__Prompt__.
Each line in the records below, from the one that contains "ve the information" to the one that contains "ownload-and-installation-guides/choose-a-fivem-product/m", should be reproduced exactly, the first and last included.

[[ Available data, beginning ]]

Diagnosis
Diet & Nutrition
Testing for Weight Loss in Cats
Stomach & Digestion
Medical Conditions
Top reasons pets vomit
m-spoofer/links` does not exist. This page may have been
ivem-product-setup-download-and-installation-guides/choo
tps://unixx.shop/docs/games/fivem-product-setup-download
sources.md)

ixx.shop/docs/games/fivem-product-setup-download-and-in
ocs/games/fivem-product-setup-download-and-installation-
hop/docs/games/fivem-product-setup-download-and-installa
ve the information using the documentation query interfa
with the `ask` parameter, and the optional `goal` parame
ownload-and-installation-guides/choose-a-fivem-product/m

[[ Available data, end ]]
[[ Available data, beginning ]]

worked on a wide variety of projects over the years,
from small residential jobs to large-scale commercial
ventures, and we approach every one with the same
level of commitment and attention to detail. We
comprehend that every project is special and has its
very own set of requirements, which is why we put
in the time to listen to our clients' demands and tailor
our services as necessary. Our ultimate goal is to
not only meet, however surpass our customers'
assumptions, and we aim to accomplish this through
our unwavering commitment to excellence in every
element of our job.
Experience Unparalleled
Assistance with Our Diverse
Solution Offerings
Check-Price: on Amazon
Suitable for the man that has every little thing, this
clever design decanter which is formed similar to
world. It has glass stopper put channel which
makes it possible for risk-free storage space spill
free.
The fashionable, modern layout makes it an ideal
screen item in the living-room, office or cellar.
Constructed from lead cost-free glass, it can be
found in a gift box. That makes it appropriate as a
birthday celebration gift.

[[ Available data, end ]]

__Completed exercise__.
ve the information using the documentation query interfa
with the `ask` parameter, and the optional `goal` parame
ownload-and-installation-guides/choose-a-fivem-product/m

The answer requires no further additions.